Qualifier Challenge - KPRCA_00030


Original Versions

Known Vulnerabilities

  • CWE-690 - Unchecked Return Value to NULL Pointer Dereference
  • CWEs are listed as indicated by the challenge author.

Scores

  • CSDS: 0.4
  • TrailofBits: 0.16
  • CodeJitsu: 0.0
  • Disekt: 0.0
  • ForAllSecure: 0.0
  • TECHx: 0.0
  • Shellphish: 0.0
  • FuzzBOMB: 0.0
  • DeepRed: 0.0
  • The maximum score for each challenge in CQE is 4, following the CQE Scoring Document.

Passed consensus evaluation

  • CodeJitsu - CB1
  • CSDS - CB1
  • DeepRed - CB1
  • Disekt - CB1
  • ForAllSecure - CB1
  • FuzzBOMB - CB1
  • Shellphish - CB1
  • TECHx - CB1
  • TrailofBits - CB1

Proved a POV in reference challenge

Defense against reference POVs

  • ForAllSecure: 100.0% - CB1
  • Disekt: 100.0% - CB1
  • CSDS: 100.0% - CB1
  • TrailofBits: 100.0% - CB1

No submission

  • Eighth Place Team
  • Eleventh Place Team
  • Fifth Place Team - Finalist
  • First Place Team - Finalist
  • Fourth Place Team - Finalist
  • Ninth Place Team
  • Second Place Team - Finalist
  • Seventh Place Team - Finalist
  • Sixth Place Team - Finalist
  • Tenth Place Team
  • Third Place Team - Finalist
  • Thirteenth Place Team
  • Twelfth Place Team

All Submissions

DARPA performer group

Kaprica Security (KPRCA)

Description:

This CB is based on Conways Game of Life and uses a Quadtree to implement the infrastructure. The CB turned the rules of Conways game of life into a shooter type game. When imagined it was thought of as a space shooter, where the person is controlling some kind of ship shooting and bombing other enemy ships. But it is completely up to the players imagination.

The game spans an 8k by 8k board and upon a new game creates 25 "ships" or "runners". Each runner travels the diagnoally across the board to the further corner. The game ends in 10000 steps, which typically isn't enough time for any of the runners to get to the end of the board. A player has two options, the first is to shoot at an unrevealed board and receive 100 points for each successful pixel hit. The second option is to plant a bomb after seeing the current position of the board. Bombs are detonated 10 steps after the runners start moving, and the minimum number of steps a player can choose is 100. This was more or less arbitary but it seemed a litlte more fun this way. Bombing is the way to rack up major points, because each bomb hits 9 squares, the pixel its planted on and the 8 adjacent pixels. Each runner pixel that is blown up via a single bomb gives a multiplicative score bonus.

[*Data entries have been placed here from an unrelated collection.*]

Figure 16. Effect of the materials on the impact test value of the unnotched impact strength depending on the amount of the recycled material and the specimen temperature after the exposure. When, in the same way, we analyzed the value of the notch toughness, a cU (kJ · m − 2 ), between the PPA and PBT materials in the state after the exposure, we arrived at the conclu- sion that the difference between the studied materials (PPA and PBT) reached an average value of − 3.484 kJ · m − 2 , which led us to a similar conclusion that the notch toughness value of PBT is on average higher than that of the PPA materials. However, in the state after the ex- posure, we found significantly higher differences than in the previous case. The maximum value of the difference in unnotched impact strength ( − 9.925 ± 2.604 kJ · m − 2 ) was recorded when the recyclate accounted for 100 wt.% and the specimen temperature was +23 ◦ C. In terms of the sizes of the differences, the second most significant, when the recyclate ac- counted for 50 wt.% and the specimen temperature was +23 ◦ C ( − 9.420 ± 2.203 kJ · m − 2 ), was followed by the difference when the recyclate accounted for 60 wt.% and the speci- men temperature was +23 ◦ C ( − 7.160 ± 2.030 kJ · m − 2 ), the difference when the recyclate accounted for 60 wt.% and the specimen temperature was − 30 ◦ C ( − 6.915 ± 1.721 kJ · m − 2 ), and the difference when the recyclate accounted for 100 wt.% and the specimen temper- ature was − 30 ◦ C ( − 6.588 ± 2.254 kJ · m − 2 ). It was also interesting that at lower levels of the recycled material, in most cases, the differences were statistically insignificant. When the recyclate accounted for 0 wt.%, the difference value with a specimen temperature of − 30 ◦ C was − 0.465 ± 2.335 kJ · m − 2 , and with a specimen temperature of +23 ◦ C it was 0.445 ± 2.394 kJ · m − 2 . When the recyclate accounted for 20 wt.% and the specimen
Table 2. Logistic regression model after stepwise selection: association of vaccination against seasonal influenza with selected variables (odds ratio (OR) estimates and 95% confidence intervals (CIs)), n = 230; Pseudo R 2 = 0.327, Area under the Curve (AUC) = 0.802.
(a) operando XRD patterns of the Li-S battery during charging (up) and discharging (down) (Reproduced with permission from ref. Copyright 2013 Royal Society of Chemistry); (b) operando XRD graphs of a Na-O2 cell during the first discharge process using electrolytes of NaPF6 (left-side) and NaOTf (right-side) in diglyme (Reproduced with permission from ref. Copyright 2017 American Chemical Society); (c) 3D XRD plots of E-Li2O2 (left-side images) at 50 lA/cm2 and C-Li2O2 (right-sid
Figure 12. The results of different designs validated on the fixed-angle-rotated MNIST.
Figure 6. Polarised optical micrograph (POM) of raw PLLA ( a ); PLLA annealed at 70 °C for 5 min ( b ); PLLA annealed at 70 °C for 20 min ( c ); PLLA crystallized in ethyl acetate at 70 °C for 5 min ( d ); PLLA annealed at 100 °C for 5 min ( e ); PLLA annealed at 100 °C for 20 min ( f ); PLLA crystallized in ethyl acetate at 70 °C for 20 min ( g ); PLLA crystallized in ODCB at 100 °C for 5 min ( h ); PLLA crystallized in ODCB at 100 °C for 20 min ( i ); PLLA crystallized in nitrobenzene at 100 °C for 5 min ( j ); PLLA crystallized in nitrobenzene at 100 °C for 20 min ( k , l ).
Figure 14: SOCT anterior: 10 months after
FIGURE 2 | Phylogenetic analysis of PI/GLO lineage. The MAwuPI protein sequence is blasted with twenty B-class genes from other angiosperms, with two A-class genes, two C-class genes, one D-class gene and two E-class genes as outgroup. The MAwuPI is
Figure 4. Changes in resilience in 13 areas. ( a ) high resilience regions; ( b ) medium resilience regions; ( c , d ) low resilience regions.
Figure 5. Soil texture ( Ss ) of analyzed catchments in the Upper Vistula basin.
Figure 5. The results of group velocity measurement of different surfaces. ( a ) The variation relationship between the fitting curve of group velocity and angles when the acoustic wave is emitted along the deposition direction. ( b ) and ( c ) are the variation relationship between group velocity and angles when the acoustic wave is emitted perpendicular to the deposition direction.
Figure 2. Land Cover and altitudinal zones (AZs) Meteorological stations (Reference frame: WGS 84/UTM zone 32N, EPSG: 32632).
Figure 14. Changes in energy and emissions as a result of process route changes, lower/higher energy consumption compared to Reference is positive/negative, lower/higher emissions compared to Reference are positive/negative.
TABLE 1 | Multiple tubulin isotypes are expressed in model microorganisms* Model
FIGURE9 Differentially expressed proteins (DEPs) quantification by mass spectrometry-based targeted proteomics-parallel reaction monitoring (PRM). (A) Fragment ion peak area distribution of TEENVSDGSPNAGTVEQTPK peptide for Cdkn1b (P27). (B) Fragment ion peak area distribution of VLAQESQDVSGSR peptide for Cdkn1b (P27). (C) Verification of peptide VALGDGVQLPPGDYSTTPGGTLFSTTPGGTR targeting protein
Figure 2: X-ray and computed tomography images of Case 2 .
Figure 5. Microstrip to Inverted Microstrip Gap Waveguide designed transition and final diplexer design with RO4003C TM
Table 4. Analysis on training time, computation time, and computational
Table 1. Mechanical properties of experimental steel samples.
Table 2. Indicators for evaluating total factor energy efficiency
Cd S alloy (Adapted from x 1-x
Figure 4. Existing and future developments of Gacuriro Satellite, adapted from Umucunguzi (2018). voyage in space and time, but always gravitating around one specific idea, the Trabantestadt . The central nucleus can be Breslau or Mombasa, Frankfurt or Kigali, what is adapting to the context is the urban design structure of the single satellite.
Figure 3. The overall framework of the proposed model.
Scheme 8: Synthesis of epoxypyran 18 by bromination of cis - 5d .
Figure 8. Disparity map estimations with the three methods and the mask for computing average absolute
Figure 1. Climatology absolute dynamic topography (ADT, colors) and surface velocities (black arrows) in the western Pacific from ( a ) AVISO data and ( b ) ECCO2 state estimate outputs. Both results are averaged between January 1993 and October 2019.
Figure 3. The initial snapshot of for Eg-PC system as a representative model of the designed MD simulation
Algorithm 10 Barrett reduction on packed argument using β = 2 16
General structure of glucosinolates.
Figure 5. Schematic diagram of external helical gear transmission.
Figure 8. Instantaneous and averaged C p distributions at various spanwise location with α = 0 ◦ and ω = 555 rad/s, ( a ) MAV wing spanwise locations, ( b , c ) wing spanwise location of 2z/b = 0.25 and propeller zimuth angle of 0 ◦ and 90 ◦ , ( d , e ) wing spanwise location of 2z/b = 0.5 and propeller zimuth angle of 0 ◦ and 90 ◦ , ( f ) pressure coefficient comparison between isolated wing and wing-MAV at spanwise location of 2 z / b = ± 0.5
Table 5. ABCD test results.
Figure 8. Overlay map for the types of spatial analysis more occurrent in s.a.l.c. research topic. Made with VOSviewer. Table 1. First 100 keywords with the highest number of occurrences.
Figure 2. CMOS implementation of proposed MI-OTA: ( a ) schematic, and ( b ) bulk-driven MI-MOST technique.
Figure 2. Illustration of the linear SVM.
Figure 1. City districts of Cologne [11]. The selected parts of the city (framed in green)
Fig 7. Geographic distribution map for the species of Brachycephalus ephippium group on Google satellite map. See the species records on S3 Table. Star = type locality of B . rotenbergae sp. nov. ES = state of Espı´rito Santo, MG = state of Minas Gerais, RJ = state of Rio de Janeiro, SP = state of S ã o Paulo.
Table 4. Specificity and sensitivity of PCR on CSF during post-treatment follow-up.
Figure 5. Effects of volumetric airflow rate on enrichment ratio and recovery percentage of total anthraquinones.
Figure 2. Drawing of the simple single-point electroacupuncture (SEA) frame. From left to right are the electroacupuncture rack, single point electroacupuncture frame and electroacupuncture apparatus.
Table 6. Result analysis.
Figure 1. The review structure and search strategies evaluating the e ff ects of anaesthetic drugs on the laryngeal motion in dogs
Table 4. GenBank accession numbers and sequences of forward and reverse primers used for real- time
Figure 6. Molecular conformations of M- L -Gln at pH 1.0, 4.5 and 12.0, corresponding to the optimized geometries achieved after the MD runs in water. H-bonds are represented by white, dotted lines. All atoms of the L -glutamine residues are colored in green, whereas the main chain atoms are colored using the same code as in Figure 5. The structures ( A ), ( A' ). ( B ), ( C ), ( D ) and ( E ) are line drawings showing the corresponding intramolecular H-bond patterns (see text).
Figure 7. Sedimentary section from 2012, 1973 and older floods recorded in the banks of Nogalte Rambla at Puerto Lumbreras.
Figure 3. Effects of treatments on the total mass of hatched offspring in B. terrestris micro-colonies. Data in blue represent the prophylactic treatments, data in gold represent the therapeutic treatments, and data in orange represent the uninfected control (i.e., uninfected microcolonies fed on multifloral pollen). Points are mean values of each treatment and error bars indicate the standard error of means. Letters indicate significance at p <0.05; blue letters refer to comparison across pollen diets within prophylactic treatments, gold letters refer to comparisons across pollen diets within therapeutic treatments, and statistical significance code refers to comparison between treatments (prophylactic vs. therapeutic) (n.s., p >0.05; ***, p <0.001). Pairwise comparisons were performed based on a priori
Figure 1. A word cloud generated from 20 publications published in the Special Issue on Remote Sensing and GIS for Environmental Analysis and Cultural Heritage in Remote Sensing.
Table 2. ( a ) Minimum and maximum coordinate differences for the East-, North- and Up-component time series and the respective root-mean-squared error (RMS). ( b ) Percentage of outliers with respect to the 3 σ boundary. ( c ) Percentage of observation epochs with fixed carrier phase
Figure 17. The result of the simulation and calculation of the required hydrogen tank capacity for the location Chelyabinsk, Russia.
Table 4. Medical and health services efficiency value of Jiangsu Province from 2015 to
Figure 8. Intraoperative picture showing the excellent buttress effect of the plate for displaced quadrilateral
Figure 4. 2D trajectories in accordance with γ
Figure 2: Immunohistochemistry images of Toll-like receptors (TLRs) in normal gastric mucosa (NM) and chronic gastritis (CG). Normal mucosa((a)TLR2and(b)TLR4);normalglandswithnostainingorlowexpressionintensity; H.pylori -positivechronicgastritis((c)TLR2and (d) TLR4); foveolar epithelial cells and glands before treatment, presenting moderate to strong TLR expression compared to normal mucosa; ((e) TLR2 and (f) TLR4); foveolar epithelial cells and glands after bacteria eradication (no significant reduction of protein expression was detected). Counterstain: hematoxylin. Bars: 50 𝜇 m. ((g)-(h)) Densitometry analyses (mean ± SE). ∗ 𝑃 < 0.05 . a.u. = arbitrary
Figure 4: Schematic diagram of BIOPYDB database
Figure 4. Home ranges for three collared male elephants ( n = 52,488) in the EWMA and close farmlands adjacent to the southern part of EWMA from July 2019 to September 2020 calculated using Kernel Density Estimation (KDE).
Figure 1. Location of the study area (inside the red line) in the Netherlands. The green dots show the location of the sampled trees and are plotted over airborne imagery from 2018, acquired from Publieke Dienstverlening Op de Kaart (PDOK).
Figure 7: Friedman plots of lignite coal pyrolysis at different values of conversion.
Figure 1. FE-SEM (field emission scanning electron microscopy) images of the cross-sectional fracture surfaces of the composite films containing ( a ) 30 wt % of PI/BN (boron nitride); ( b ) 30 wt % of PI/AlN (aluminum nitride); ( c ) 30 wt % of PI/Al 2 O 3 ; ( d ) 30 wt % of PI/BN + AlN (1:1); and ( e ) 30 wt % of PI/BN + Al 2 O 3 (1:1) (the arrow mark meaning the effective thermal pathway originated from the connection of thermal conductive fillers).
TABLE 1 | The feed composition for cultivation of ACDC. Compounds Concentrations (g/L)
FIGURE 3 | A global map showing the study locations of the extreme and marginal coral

The rules aren't necessarily explained to the user, but the game is simple enough that it shoudln't be difficult to figure out.

Feature List

Before the board is revealed, the player may choose: 1. Shoot! 2. Reveal Board 3. New Game 4. Quit

After the board is revealed the player may choose to: 1. Place Bomb 2. Reveal Board 3. Let them Run! 4. New Game 5. Quit

And once the game is over the player may either: 1. New Game 2. Quit

Vulnerability

The vulnerability is triggered when a user places two bomb close enough to one another such that they both destroy the same cell. The code doesn't properly check the return value from the qt_get_pixel function, but instead assumes that the cell will always exist since it's already in the living cells linked list. However, because the program tries to remove the dead cell from the tree, this assumption is wrong with multiple adjacent bombs and causes the program to crash.

CWE classification

CWE-690: Unchecked Return Value

Challenges

This challenge attempts to do a few things in order to make it difficult. The first challenge is obscurity, the program gives no real guidance on how the game should be played and it's not obvious what the rules are. Additionally bombs are triggered after 10 steps, but the minimum number of steps run is 100. This was intended to make it slightly less obvious to determine what triggers a bomb. Additionally the runners follow a Conways game of life time trajectory, but that isn't specified to the player.

The second challenge was contraining resources (namely bombs) while creating a large game board. The size of the board is 8192 x 8192, which is meant to make brute forcing slightly more difficult.